### Written problem
Copy the material below from its first line up to and including the line with "text_box [1288, 694, 1357, 706]", keeping every line unchanged.

────────

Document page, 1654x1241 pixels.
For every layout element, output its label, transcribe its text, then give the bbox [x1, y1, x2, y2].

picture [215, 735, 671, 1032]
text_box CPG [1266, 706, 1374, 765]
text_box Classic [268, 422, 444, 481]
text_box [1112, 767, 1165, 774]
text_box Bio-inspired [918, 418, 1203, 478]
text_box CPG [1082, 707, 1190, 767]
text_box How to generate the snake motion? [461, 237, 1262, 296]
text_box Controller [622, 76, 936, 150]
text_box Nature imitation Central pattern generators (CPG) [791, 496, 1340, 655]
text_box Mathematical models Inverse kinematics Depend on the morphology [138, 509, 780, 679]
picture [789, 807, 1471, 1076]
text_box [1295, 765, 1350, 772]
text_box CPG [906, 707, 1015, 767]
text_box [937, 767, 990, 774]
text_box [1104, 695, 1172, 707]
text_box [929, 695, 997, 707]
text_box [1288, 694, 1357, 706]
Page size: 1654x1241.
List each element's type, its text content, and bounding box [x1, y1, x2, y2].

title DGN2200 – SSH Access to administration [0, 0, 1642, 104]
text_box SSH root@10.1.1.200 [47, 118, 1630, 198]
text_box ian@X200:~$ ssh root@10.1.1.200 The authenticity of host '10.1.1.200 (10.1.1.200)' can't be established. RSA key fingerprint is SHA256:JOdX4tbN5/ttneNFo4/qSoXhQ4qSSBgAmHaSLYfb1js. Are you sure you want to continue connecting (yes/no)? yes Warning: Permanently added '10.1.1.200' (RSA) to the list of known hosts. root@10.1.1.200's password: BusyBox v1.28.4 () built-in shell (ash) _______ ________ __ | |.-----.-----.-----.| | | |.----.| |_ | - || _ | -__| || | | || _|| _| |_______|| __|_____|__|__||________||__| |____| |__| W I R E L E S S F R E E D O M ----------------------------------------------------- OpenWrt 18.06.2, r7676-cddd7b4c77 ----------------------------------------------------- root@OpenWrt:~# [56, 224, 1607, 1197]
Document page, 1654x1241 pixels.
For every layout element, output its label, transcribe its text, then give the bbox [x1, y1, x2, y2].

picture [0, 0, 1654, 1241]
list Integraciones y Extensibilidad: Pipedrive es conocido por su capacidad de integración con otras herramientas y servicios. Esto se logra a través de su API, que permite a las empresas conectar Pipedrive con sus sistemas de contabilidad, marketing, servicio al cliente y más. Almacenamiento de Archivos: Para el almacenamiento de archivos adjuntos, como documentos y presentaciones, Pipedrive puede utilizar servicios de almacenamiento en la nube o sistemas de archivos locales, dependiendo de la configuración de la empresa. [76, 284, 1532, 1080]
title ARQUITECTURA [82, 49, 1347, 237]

────────

### Task response
Document page, 1654x1241 pixels.
For every layout element, output its label, transcribe its text, then give the bbox [x1, y1, x2, y2].

picture [215, 735, 671, 1032]
text_box CPG [1266, 706, 1374, 765]
text_box Classic [268, 422, 444, 481]
text_box [1112, 767, 1165, 774]
text_box Bio-inspired [918, 418, 1203, 478]
text_box CPG [1082, 707, 1190, 767]
text_box How to generate the snake motion? [461, 237, 1262, 296]
text_box Controller [622, 76, 936, 150]
text_box Nature imitation Central pattern generators (CPG) [791, 496, 1340, 655]
text_box Mathematical models Inverse kinematics Depend on the morphology [138, 509, 780, 679]
picture [789, 807, 1471, 1076]
text_box [1295, 765, 1350, 772]
text_box CPG [906, 707, 1015, 767]
text_box [937, 767, 990, 774]
text_box [1104, 695, 1172, 707]
text_box [929, 695, 997, 707]
text_box [1288, 694, 1357, 706]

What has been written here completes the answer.